EDIT: There's a great little idea in the book Good Omens where the devil Crowley sets up projects of small amounts of misery to huge amounts of humans, rather than going after one soul at a time like other, old fashioned, demons. Auto-callers, motorways shaped like an ancient symbol for the devil (the M25).

Crapware like this would definitely be something Crowley would be proud to come up with.


Are you completely blind to what I am saying?

I was responding to someone who phrased their comment that suggested they had installed ubuntu a number of times; not exactly the behaviour of a naif. I also commented that since we were talking about time, the ubuntu version compared favourably against the Apple find-in-two-spots version. Also, if you want to talk about the general behaviour of tech naives, they don't reinstall their systems every year, not by a long shot. I've worked in tech support in some form or other most of my life, whether it's family, school, medical equipment, office support, whatever. Your idea that the general computer user changes their operating systems every year (or two) is pure nonsense. OSX is the best to come along in that regard, and that's because they do in-machine updates. There are still tons of people on XP, which was superseded eight years ago.

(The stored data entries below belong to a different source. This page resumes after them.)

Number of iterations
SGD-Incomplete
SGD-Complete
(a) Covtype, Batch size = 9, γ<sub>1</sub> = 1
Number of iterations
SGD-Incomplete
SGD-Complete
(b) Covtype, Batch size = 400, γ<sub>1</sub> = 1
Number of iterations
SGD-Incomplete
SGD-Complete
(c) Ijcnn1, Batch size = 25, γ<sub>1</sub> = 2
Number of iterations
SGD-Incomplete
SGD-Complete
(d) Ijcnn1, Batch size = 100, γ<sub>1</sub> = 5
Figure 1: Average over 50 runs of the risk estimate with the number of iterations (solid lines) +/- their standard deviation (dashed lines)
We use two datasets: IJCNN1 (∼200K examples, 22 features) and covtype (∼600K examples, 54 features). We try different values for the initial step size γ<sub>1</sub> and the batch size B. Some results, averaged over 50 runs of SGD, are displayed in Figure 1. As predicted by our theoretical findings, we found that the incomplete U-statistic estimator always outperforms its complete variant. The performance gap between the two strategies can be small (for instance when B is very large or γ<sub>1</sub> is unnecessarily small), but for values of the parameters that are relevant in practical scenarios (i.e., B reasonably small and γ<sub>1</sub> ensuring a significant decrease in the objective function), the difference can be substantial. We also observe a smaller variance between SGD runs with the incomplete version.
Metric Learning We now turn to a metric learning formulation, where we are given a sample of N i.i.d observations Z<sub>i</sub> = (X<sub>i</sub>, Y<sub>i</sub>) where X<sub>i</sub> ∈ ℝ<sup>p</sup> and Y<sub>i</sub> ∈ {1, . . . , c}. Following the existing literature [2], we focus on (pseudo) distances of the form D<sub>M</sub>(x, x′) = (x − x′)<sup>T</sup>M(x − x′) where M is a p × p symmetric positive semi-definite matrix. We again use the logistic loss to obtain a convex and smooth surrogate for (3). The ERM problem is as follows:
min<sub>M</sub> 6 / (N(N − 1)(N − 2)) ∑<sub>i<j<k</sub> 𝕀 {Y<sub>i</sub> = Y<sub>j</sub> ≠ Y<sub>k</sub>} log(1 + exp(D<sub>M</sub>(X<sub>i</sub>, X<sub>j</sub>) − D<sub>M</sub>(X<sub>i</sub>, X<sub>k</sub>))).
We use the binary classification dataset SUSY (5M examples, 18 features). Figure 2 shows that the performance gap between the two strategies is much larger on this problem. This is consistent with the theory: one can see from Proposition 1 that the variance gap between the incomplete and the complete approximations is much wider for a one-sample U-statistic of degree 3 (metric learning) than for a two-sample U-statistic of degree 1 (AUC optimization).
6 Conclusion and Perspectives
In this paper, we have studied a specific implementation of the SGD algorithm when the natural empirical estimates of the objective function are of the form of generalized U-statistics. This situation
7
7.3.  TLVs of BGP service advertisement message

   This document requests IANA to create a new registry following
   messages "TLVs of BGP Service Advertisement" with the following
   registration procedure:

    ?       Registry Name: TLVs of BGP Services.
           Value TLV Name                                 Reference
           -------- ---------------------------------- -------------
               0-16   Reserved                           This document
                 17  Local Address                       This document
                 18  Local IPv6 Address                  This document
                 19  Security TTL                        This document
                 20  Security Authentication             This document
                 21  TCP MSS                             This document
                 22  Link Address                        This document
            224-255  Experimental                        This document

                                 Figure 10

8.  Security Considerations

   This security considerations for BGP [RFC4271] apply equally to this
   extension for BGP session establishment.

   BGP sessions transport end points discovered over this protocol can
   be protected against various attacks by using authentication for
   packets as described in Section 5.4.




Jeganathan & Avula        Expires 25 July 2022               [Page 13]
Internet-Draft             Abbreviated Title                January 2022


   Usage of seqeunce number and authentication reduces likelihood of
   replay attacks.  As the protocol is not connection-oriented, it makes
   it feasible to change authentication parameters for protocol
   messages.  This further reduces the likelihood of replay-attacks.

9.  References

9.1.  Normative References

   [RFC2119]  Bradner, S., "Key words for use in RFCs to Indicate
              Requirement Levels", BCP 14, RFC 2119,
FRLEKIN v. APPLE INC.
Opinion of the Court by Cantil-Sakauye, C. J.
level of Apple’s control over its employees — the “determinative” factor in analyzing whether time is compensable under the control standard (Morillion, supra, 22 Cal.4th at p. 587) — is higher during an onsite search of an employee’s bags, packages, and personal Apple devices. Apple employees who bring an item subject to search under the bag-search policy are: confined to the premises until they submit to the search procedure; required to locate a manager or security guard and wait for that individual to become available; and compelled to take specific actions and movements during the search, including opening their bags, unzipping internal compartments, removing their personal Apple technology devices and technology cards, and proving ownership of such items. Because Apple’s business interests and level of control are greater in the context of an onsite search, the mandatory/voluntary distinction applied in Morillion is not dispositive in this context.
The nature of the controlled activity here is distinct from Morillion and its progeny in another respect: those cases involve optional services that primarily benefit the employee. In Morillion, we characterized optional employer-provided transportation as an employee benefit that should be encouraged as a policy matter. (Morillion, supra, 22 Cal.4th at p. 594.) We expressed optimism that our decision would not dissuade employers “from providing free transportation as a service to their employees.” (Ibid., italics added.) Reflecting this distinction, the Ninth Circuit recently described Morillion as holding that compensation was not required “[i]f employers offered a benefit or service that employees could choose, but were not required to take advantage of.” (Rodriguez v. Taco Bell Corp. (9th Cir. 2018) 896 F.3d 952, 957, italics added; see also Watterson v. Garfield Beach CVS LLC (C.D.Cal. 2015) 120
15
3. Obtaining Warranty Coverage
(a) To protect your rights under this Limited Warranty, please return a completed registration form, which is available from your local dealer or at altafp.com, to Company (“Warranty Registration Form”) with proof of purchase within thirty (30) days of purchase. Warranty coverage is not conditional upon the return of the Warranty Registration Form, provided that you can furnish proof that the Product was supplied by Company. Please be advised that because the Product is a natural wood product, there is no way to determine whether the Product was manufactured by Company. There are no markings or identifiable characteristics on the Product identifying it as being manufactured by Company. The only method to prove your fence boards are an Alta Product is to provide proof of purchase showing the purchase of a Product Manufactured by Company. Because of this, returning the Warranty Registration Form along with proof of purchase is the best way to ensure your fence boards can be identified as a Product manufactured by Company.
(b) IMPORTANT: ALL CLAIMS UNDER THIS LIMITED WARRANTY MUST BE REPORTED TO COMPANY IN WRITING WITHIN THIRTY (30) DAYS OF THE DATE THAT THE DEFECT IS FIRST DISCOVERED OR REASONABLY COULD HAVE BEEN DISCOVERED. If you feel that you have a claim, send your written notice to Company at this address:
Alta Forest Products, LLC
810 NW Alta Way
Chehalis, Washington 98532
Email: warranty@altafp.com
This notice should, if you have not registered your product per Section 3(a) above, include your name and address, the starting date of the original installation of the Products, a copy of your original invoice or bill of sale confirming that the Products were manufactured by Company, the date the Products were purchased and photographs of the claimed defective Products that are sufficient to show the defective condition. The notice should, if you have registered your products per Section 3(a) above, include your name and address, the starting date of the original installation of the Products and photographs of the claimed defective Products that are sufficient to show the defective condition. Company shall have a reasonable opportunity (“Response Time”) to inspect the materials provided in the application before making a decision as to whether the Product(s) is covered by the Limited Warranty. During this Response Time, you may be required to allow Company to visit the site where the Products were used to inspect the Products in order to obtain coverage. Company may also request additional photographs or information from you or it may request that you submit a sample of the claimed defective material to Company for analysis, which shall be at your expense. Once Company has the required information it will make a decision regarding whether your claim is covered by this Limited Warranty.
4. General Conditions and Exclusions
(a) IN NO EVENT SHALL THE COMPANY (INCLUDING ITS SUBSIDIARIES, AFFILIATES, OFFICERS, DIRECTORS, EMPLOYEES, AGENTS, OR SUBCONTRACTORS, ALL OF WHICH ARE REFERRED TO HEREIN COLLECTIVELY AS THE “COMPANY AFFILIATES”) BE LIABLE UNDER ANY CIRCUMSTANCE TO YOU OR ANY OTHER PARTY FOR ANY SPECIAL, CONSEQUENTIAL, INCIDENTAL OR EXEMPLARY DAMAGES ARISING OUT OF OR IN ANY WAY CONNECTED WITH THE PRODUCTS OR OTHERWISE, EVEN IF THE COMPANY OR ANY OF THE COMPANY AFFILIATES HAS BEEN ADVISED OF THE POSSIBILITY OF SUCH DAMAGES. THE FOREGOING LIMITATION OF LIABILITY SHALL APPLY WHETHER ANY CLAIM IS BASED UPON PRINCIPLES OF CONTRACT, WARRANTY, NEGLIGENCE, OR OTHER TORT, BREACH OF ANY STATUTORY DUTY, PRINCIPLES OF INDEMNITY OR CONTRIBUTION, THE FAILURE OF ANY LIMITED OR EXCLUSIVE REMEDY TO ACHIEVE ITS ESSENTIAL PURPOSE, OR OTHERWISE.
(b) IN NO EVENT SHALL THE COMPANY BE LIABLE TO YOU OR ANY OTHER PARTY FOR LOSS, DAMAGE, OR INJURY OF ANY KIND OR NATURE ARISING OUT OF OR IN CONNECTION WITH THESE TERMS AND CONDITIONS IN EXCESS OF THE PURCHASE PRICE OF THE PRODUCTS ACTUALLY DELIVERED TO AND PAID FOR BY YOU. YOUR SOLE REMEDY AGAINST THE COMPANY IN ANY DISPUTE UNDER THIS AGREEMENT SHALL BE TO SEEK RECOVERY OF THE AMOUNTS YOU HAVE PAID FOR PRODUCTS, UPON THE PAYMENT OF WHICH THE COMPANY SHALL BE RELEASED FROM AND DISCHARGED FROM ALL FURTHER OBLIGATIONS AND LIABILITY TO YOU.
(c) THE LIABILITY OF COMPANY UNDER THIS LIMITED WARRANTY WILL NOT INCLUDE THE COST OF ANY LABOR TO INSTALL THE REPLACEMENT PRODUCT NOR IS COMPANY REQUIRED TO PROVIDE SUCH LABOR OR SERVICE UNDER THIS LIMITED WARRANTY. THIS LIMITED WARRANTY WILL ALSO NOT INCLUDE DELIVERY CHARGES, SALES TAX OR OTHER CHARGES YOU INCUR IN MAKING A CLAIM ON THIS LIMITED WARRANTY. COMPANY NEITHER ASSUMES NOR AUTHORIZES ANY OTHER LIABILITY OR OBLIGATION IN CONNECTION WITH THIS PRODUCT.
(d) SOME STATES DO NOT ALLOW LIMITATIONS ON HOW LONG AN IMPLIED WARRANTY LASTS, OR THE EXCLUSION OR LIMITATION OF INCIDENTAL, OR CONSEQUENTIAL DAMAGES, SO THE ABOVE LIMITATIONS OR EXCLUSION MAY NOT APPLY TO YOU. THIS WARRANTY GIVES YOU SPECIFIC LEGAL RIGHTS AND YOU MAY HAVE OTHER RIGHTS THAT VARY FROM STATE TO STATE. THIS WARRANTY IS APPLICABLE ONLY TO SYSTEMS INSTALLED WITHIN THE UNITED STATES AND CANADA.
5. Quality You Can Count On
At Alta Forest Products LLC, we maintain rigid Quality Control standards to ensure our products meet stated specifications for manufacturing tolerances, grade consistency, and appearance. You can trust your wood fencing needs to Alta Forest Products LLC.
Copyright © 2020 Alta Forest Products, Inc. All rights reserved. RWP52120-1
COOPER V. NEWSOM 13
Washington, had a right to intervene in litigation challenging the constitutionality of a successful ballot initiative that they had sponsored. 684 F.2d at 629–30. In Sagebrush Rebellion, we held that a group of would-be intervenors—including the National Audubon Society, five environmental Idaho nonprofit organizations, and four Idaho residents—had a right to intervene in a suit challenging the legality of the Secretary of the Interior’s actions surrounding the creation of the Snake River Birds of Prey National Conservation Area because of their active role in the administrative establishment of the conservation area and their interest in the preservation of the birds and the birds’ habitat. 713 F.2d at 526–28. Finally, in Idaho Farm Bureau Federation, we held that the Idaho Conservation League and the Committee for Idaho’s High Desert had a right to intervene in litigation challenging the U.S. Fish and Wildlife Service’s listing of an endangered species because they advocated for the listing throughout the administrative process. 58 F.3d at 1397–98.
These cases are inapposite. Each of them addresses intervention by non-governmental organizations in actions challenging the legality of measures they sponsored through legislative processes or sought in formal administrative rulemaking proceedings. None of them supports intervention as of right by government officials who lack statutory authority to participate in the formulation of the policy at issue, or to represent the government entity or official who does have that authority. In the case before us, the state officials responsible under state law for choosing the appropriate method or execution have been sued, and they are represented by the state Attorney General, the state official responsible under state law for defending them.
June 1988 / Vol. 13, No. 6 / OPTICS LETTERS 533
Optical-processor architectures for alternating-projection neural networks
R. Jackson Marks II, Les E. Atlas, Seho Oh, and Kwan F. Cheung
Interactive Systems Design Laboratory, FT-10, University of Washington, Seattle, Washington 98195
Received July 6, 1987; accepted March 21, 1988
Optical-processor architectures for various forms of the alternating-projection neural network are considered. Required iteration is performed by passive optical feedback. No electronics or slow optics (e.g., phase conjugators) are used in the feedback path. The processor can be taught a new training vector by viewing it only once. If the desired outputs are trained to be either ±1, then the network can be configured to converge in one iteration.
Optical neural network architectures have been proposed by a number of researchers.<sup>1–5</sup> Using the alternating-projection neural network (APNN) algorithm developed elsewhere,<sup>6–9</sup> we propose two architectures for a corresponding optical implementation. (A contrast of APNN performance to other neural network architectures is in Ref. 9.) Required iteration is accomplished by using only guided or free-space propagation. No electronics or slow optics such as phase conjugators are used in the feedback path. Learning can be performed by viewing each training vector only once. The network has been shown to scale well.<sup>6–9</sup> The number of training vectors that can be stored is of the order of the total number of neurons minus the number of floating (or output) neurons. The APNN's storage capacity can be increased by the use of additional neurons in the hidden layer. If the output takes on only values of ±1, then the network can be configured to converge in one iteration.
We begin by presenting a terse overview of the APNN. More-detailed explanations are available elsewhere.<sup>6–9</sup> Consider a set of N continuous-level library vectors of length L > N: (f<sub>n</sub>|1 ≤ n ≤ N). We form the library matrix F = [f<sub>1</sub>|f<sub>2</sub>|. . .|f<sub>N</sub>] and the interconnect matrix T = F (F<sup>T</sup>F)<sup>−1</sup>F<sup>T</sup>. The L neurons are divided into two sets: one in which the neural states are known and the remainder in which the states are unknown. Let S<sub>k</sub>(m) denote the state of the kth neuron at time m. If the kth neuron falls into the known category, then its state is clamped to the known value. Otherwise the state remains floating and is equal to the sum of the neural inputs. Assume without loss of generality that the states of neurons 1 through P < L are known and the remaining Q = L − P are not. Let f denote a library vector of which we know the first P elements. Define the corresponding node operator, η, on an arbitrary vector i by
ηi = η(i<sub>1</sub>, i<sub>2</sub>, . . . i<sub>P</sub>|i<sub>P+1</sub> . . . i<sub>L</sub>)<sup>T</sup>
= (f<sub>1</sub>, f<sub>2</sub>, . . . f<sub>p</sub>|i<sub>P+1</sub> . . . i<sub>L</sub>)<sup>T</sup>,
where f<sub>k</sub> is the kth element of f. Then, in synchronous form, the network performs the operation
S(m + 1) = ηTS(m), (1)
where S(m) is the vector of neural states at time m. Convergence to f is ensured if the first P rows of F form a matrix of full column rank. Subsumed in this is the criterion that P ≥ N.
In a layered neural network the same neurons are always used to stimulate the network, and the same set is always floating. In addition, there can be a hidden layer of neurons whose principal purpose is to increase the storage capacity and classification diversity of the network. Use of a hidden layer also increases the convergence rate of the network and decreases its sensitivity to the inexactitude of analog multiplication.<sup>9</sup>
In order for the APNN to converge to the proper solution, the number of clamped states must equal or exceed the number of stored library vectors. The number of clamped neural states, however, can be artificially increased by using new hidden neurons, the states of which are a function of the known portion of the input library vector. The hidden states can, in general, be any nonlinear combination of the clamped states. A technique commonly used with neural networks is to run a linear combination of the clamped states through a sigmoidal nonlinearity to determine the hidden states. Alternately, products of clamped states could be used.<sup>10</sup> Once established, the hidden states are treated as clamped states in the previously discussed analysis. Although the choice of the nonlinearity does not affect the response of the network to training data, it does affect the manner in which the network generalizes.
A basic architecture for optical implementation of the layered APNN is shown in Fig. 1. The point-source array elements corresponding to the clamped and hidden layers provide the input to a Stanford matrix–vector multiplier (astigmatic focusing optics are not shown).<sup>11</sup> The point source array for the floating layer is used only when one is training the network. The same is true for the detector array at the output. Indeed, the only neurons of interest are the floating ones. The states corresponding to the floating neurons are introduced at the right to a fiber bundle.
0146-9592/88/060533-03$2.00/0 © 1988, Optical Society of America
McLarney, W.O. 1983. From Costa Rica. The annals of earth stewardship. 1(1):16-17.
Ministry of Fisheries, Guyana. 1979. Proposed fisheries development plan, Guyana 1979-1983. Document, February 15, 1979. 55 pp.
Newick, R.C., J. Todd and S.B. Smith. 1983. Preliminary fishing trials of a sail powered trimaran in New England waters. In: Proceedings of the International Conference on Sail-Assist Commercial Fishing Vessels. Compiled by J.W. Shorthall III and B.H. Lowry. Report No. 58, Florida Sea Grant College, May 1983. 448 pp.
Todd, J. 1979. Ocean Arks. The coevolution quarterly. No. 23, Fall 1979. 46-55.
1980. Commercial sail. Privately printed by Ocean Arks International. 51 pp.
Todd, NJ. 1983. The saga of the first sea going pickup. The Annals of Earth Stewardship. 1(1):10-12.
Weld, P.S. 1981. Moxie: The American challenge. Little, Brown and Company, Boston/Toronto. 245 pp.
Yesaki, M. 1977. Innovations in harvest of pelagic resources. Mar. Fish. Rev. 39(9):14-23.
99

Hell, if you want to talk about the behaviour of tech naives, at least with the ubuntu issue, it's clear and obvious that something distasteful is going on. With the Apple issue, the naives aren't going to be even vaguely aware.

Sod the strawman you built up around me; in both my comments I was referring explicitly to an experienced user. But no, you frame me as dismissive of tech naifs... while painting the use-case of a person who is a power user. Perhaps Crowley has been whispering in your ear?


> Uninstalling bloatware also "hardly" consumes a lot of time.

Hell yes it does. Just sum it up over all consumers doing the un-install. Man years wasted, easily.